Sunday, July 2, 2017

I wouldn't start from here if I were you

I think all of us know the old joke that is mentioned in the title of this post. Well doing focus stacking also brings that joke to mind. Do I start at infinity and work towards the foreground, our start in the near field and bracket towards infinity?

If you are using my auto focus bracketing script you only have one option: focus on the nearest thing of interest and the script will automatically fill in the required focus brackets to cover you to infinity.

If you wish to have more control over focus bracketing, then focus bar will allow you to first of all start in the far or near field, or anywhere. From this first image, you can then bracket towards or away from this first point, and decide on the amount of focus overlap you want. I personally look at 10-20% of the DoF, but often am limited to what I can do as Canon lens control is not always working in your favour.

For landscape focus bracketing I personally would suggest the following workflow using the focus bar; because, if you start at infinity, you don't always know when your near field point of interest is in focus:
  • Set your non-focus camera settings, eg shutter, iso and aperture;
  • Finalise composing the scene;
  • Focus on the closest point of interest you wish to see in focus;
  • Take an image with your (closed) hand in front of the camera, ie creates a starting 'bookmark' image;
  • Take the first image (using a remote shutter trigger to minimise camera-tripod movement);
  • Rotate the lens focus ring towards infinity and stop when the magenta overlap meets your needs, eg about 10-20% overlap;
  • Take the next focus bracket and repeat until your end point has been met, eg infinity;
  • If infinity is your goal, keep focus bracketing until the focus bar switches into 'blur reporting mode', ie when the far DoF is beyond infinity, but the focus point is less than infinity. In blur reporting mode, adjust the final focus bracket until your infinity blur criterion is met, eg between 15-30 microns on a full frame camera;
  • Take a final image with your (open) hand in front of the camera, ie creates an end 'bookmark' image.
As for post processing: I personally ingest the bracket sequence into Lightroom, minimally adjust one image as required (don't do any lens correction at this stage), and sync the others to this one. Then do a round trip to your focus stacking software; and finish the final image off in LR and Photoshop as required.
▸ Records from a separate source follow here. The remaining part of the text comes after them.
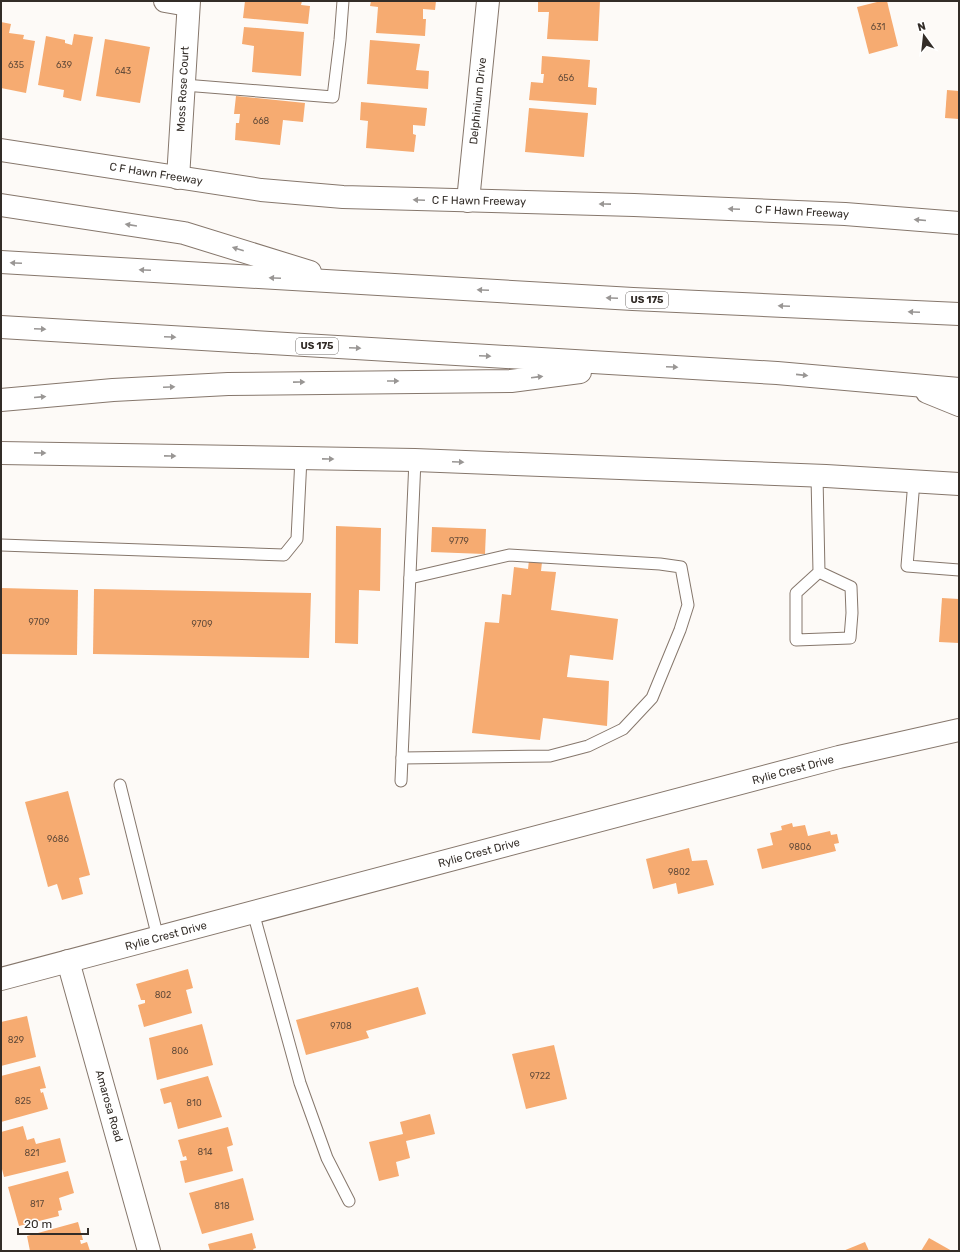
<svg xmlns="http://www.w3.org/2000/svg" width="960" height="1252" font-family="Rubik,sans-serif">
	<rect width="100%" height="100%" fill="#fdfaf7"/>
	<g fill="#f6ab71">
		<polygon points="245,1 302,1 301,5 310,6 308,24 243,18"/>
		<polygon points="371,1 436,1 435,10 423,9 423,19 426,19 425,36 376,33 378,7 370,6"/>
		<polygon points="538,1 600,1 598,41 547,39 549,12 538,12"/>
		<polygon points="881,1 887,1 898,46 869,54 857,7"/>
		<polygon points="1,22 11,24 9,33 24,35 23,39 35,41 26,93 1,88"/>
		<polygon points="244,27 304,32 301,76 252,72 254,46 242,44"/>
		<polygon points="74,34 93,37 81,101 63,97 64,90 38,85 46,36 65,40 65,43 72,45"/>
		<polygon points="105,39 150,47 140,103 96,96"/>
		<polygon points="370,40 420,44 416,70 429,71 428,89 367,84"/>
		<polygon points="542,56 590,60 588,87 597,88 596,105 529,100 531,82 543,83 544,74 541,74"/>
		<polygon points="947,90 959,91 959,119 945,118"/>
		<polygon points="236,96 305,103 303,122 283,120 280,145 235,140 236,123 239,123 240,114 234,114"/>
		<polygon points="361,102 427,108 425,126 413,125 413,134 416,135 414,152 366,148 368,121 360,120"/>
		<polygon points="529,108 588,113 584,157 525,152"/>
		<polygon points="336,526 381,528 380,591 359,590 358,644 335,643"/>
		<polygon points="432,527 486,529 485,554 431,552"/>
		<polygon points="529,560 542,562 541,571 556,572 551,610 618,619 613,660 570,655 567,677 609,681 607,726 543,718 540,740 472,733 485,622 499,623 502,594 511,595 514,567 528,569"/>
		<polygon points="1,588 78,590 77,655 1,654"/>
		<polygon points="94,589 311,593 309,658 93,654"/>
		<polygon points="942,598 959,599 959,643 939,642"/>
		<polygon points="68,791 90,875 79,878 83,894 62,900 57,884 48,887 25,802"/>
		<polygon points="792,823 793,827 805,825 808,836 830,831 831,835 837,834 839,843 834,844 836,851 762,869 757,849 773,845 770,833 782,830 781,826"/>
		<polygon points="689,848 692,861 707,860 714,885 678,894 676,883 653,889 646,859"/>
		<polygon points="188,969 193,988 186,990 192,1013 144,1027 138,1005 145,1003 145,1000 141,1000 136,984"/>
		<polygon points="418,987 426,1014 366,1031 369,1038 306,1055 296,1020"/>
		<polygon points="27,1016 36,1057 1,1066 1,1022"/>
		<polygon points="202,1024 213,1065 157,1080 149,1038"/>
		<polygon points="554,1045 567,1099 526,1109 512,1054"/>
		<polygon points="40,1066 46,1088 40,1089 41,1093 43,1092 48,1109 1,1122 1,1076"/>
		<polygon points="208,1076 222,1117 178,1129 171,1102 164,1104 160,1089"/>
		<polygon points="430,1114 435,1134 406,1141 410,1158 396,1162 399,1176 379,1181 369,1142 403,1134 400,1122"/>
		<polygon points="23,1126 27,1140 34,1138 36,1144 60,1138 66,1162 4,1177 1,1165 1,1132"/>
		<polygon points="228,1127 233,1145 227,1147 233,1171 185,1183 180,1161 187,1160 186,1156 183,1157 178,1140"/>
		<polygon points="68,1171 74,1193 59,1198 62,1210 58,1211 59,1216 19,1226 8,1187"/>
		<polygon points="243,1178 254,1220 202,1234 189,1193"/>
		<polygon points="78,1222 83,1240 80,1240 81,1244 87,1242 90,1251 30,1251 27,1236"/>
		<polygon points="252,1233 256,1248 253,1249 254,1251 210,1251 208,1244"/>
		<polygon points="929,1238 952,1251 921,1251"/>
		<polygon points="865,1242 869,1251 843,1251"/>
	</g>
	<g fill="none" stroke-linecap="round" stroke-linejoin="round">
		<defs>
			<g id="lane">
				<polyline points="184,85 333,97 340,40 343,1"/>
				<polyline points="817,476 819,572 796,593 796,640 850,638 852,613 851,587 819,572"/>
				<polyline points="914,481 907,566 959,570"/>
				<polyline points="1,545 284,555 297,539 301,458"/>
				<polyline points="402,758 550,756 588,746 623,729 652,698 680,630 688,605 681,567 660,564 509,555 410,578"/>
				<polyline points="401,781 415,460"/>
				<polyline points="120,785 158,938"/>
				<polyline points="253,912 300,1083 327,1158 349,1201"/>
			</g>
			<g id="street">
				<polyline points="165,1 188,5"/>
				<polyline points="178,178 189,1"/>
				<polyline points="468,201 488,1"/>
				<polyline points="68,961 149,1251"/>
				<polyline points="1,979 839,757 959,730"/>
			</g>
			<g id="secondary">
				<polyline points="1,150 261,190 343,197 634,205 845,214 959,223"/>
				<polyline points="1,453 415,460 826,476 959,484"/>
			</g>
			<g id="highway">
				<polyline points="1,205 184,233 310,272"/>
				<polyline points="1,262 633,299 959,314"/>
				<polyline points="1,327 777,373 959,389"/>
				<polyline points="927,392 959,405"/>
				<polyline points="1,400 113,390 228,384 511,381 580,372"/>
			</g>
		</defs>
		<use href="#lane" stroke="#86776c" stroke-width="13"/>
		<use href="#street" stroke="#86776c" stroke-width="24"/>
		<use href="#secondary" stroke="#86776c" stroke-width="24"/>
		<use href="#highway" stroke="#86776c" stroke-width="24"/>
		<use href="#lane" stroke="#fff" stroke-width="11"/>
		<use href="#street" stroke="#fff" stroke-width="22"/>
		<use href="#secondary" stroke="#fff" stroke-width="22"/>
		<use href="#highway" stroke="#fff" stroke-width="22"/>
	</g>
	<defs><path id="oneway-solid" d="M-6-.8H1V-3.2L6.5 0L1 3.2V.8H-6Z"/></defs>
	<g fill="#999694">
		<use href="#oneway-solid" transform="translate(419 200) rotate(-178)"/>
		<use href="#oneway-solid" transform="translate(605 204) rotate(-179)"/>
		<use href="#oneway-solid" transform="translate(734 209) rotate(-178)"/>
		<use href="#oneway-solid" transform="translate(920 220) rotate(-175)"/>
		<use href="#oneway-solid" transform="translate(131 225) rotate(-171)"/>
		<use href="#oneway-solid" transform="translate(238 249) rotate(-163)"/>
		<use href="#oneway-solid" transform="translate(16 263) rotate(-177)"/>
		<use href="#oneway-solid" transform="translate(145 270) rotate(-177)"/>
		<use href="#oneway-solid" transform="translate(275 278) rotate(-177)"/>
		<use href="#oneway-solid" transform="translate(483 290) rotate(-177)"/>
		<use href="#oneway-solid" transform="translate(612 298) rotate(-177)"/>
		<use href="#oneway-solid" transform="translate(784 306) rotate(-177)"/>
		<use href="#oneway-solid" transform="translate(914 312) rotate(-177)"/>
		<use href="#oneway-solid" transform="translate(40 329) rotate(3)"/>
		<use href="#oneway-solid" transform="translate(170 337) rotate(3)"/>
		<use href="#oneway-solid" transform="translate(355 348) rotate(3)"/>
		<use href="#oneway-solid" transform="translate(485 356) rotate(3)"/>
		<use href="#oneway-solid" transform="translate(672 367) rotate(3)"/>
		<use href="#oneway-solid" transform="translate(802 375) rotate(6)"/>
		<use href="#oneway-solid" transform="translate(537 377) rotate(-7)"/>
		<use href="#oneway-solid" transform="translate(393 381)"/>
		<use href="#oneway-solid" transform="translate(299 382) rotate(-1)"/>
		<use href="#oneway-solid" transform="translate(169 387) rotate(-3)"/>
		<use href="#oneway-solid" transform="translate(40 397) rotate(-5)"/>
		<use href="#oneway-solid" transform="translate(40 453) rotate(1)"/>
		<use href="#oneway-solid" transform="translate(170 456) rotate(1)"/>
		<use href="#oneway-solid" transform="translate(328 459) rotate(1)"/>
		<use href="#oneway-solid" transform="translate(458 462) rotate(2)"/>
	</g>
	<g text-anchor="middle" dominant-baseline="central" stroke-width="3.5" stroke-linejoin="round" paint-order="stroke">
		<g font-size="9" fill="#644c3a">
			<text x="878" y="27">631</text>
			<text x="16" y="65">635</text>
			<text x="64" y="65">639</text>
			<text x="123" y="71">643</text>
			<text x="566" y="78">656</text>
			<text x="261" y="121">668</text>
			<text x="459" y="541">9779</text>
			<text x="39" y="622">9709</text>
			<text x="202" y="624">9709</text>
			<text x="58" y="839">9686</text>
			<text x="800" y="847">9806</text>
			<text x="679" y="872">9802</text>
			<text x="163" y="995">802</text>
			<text x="341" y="1026">9708</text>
			<text x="16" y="1040">829</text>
			<text x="180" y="1051">806</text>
			<text x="540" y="1076">9722</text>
			<text x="23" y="1101">825</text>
			<text x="194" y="1103">810</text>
			<text x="205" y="1152">814</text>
			<text x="32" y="1153">821</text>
			<text x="37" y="1204">817</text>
			<text x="222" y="1206">818</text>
		</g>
		<g fill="#fff" stroke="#706c68" stroke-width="1">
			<rect x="626" y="292" width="42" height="16" rx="3"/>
			<rect x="296" y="338" width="42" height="16" rx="3"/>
		</g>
		<g font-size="10" font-weight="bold" fill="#332d28">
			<text x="647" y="300">US 175</text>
			<text x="317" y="346">US 175</text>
		</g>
		<g font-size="11" fill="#332d28" stroke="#fff">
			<text transform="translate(183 89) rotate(-87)">Moss Rose Court</text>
			<text transform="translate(478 101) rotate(-84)">Delphinium Drive</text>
			<text transform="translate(156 174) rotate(9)">C F Hawn Freeway</text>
			<text transform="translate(479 201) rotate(1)">C F Hawn Freeway</text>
			<text transform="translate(802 212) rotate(3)">C F Hawn Freeway</text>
			<text transform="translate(793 770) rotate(-15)">Rylie Crest Drive</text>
			<text transform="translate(479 853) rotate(-15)">Rylie Crest Drive</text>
			<text transform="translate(166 936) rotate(-15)">Rylie Crest Drive</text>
			<text transform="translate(109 1106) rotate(74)">Amarosa Road</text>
		</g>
	</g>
	<rect width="960" height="1252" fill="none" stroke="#332d28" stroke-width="4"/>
	<g transform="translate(924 36) rotate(345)" stroke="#ffffff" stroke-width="3" paint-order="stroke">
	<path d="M0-3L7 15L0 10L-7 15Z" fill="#332d28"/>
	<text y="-6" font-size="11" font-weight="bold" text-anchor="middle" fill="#332d28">N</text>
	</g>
	<path d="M18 1228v6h70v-6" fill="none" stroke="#332d28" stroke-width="2"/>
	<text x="24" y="1228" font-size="12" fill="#332d28" stroke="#ffffff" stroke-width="3" paint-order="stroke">20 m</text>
</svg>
As a test example, here is a final focus stack of five Dual-ISO images, taken with my EOSM at 11mm and at a non-optimum aperture of F/4.5. I decided the corner of the chair was my nearest point of interest.


BTW if you are interested in the focus distances, and forgot to write them down, you can look into the EXIF data of your .cr2, ie under Maker Notes. I use RawDigger if I wish to look at an image's details, including the EXIF. For example, the first image's EXIF reports the following:
 
Focus Distance Upper
0.36 m
Focus Distance Lower
0.33 m
 

Looking on line, it's not fully clear what Canon means by upper and lower focus distances. But at least the info is indicative of where you focused. However, on the limited images I have looked at, the upper value appears to be close/correspond to the ML reported focus distance.

Bottom line: the focus bar is a very flexible tool for those seeking to get optimum focus, either in a single image or in a focus stack. The UI is clear and you remain in charge throughout the capture.